Anabela Gradim

Prioridades


Quando Jorge Sampaio veio dizer que o País deveria ter outras prioridades que não apenas o Processo Casa Pia – mas também Saúde, Economia, Educação, Emprego – estava a enunciar uma grande verdade de que infelizmente poucos se dão conta. De facto, começa a ser intolerável ter meia hora de manchete e noticiário televisivo cada vez que há uma minudência processual, e pelo andar da carruagem este processo, que tem muitos arguidos e se vai arrastar durante anos, terá milhares e milhares de diligências.
Não sei a quem aproveita este quadro, mas sei muito bem a quem, objectivamente, prejudica esta neurose casapiana. Por exemplo, sabem os estudantes o que se resolveu no novo regime de concursos para a docência que já vai funcionar em Fevereiro deste ano? Pela falta de reacção, duvido muito. Trata-se de uma coisa chamada «prioridades» que os penaliza pelo único e simples facto de serem estudantes.
Não quero aqui tomar partido na questão, pois tem vantagens e desvantagens (embora para os estudantes, só a última...) e anima a lei uma racionalidade com objectivos muito concretos. Apenas desejo expor o caso, e chamar a atenção para o facto de que as associações de estudantes, se não andassem ocupadas a colocar cadeados por razões marginais, como o aumento das propinas, tinham aqui um bom motivo para organizarem protestos e greves em favor dos estudantes – não tão poucos quanto isso – que pertencem às vias de ensino.
Em termos muito simples, o Decreto-Lei 35/2003, recuperando em termos mais radicais uma proposta dos tempos do engenheiro Guterres, prevê o seguinte: todo o candidato à docência que nos dois anos imediatamente anteriores ao concurso não tenha dado aulas em estabelecimento de ensino público, fica automaticamente atrás (concorre numa prioridade diferente) de qualquer candidato que o tenha feito. *
Isto aplica-se, evidentemente, aos estudantes e a todos os que não tenham ainda conseguido entrar no sistema de ensino. E significa que mesmo um aluno brilhante, que se licencie agora com 18, só conseguirá dar aulas, grosso modo, quando todos os que alguma vez as deram, estiverem colocados, mesmo que concorram com média de 10 ou 11. É claro que a lei tem aspectos positivos, mas não do ponto de vista dos estudantes, especialmente dos bons alunos. Para estes são só desvantagens.
E digo que tem aspectos positivos porque tenderá a fixar quem já está no sistema; e, também, que quem conseguir entrar, já sabe que é uma questão de tempo até conseguir também fixar-se – porque se coloca um garrote à entrada de novos candidatos. Isto fará com que muitos, que perdem 5, 6, 10 anos das suas vidas a tentar leccionar, e depois acabam por desistir porque nunca alcançarão estabilidade – depois de terem perdido muitíssimo tempo – comecem logo a pensar em mudar de vida. E fará também com que se paguem muito menos subsídios de desemprego aos professores que ora conseguem, ora não, obter colocação.
Mas não há mais nenhum aspecto positivo. Não houve debate sobre este ponto da lei. Os estudantes não foram ouvidos, nem se fizeram ouvir. É claro que agora é tarde, Inês é morta e o diploma já está em vigor. Mas é um bom pretexto, e um bom motivo, para que todos, como indivíduos, colectividades e mesmo Nação avaliem as suas prioridades, e se será desejável ocuparem-se monoliticamente do acessório, enquanto outros por eles tratam do essencial.

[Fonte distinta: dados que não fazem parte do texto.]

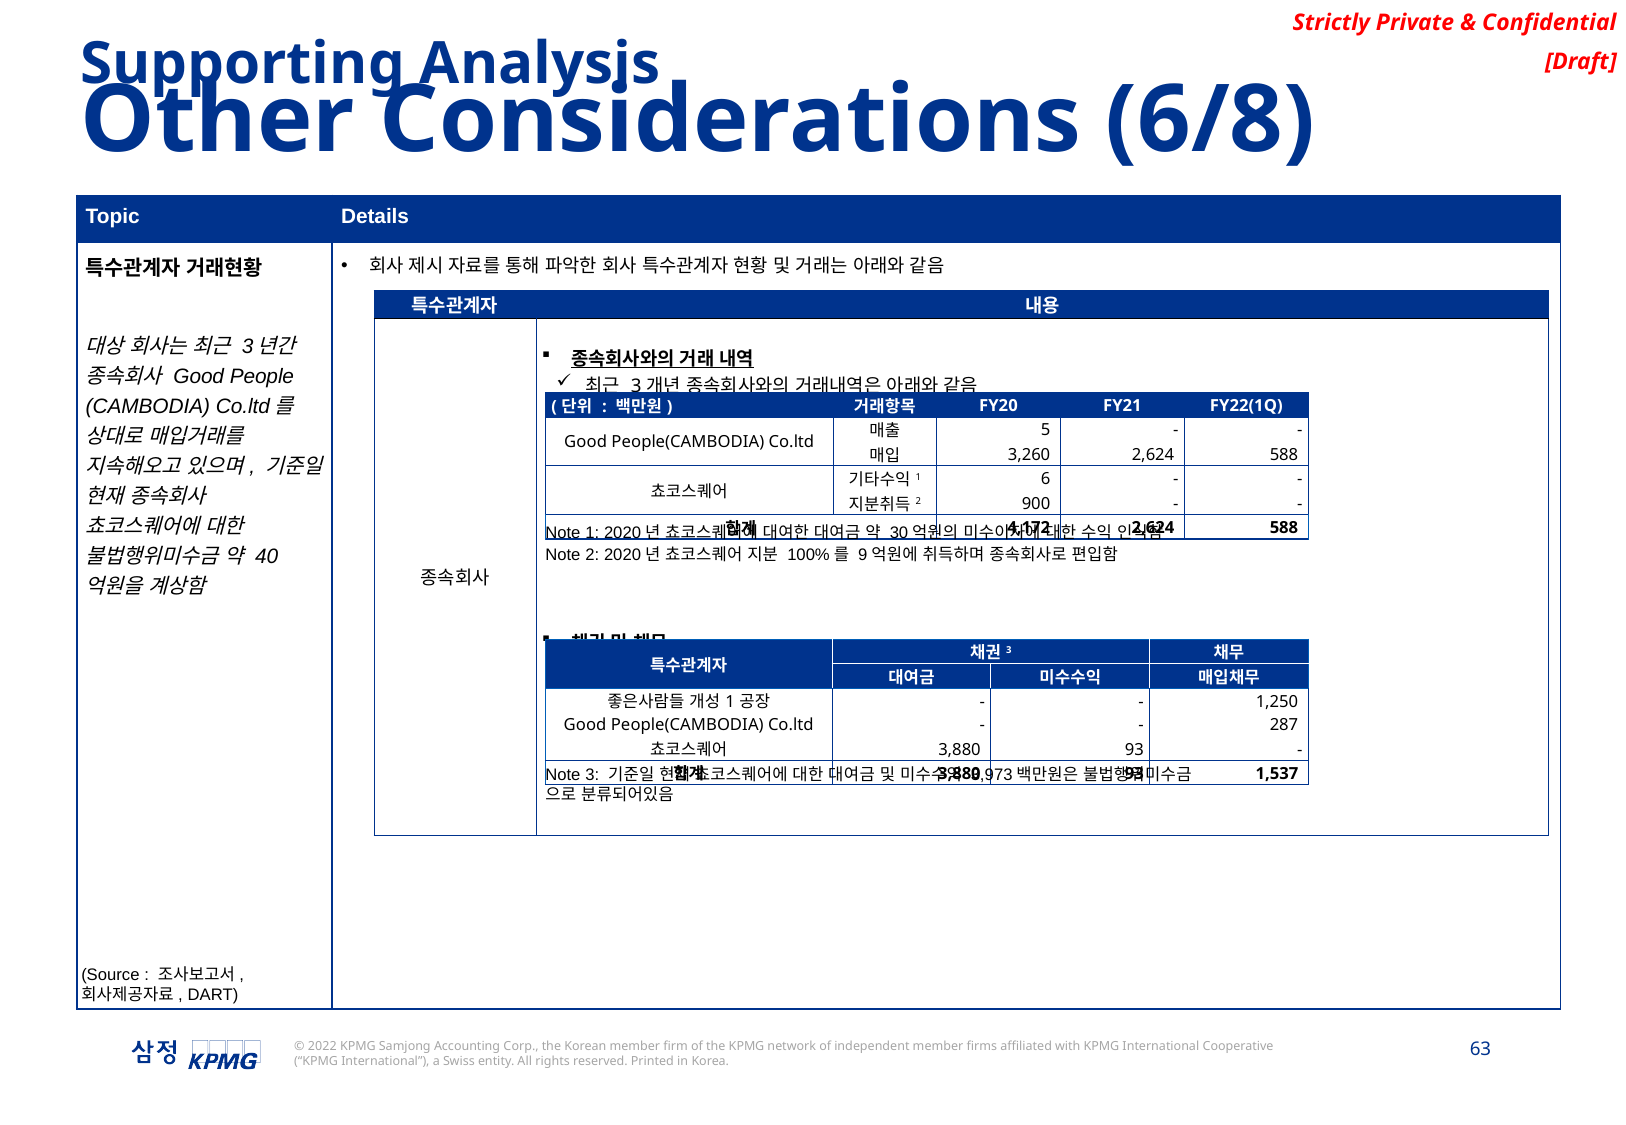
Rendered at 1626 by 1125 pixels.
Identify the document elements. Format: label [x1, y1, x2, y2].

text_box [81, 963, 330, 1004]
table_header [333, 196, 1560, 241]
picture [129, 1038, 263, 1071]
table_header [546, 640, 832, 688]
table_header [833, 640, 1149, 663]
table_header [375, 291, 1548, 318]
table_header [1061, 393, 1184, 417]
table_header [834, 393, 936, 417]
table_header [78, 196, 331, 241]
table_cell [78, 243, 331, 1008]
table_header [937, 393, 1060, 417]
text_box [545, 763, 1309, 804]
text_box [65, 37, 1475, 178]
table_header [546, 393, 833, 417]
text_box [545, 521, 1309, 564]
table_cell [333, 243, 1560, 1008]
table_header [1150, 640, 1308, 663]
table_header [1185, 393, 1308, 417]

*Transcrevo, da própria lei, os aspectos do artigo que interessam ao caso: « DIPLOMA/ACTO : Decreto-Lei n.º 35/2003 . SUMÁRIO : Regula o concurso para selecção e recrutamento do pessoal docente da educação pré-escolar e dos ensinos básico e secundário
Artigo 13.º
Prioridades na ordenação dos candidatos
2 - Os candidatos ao concurso externo são ordenados na sequência da última prioridade referente ao concurso interno nas seguintes prioridades:
a)1.ª prioridade: indivíduos qualificados profissionalmente para o nível, grau de ensino e grupo de docência a que se candidatam, que tenham prestado num dos dois anos lectivos imediatamente anteriores ao concurso funções em estabelecimentos de educação ou de ensino públicos;
b) 2.ª prioridade: indivíduos qualificados profissionalmente para o nível, grau de ensino e grupo de docência a que se candidatam.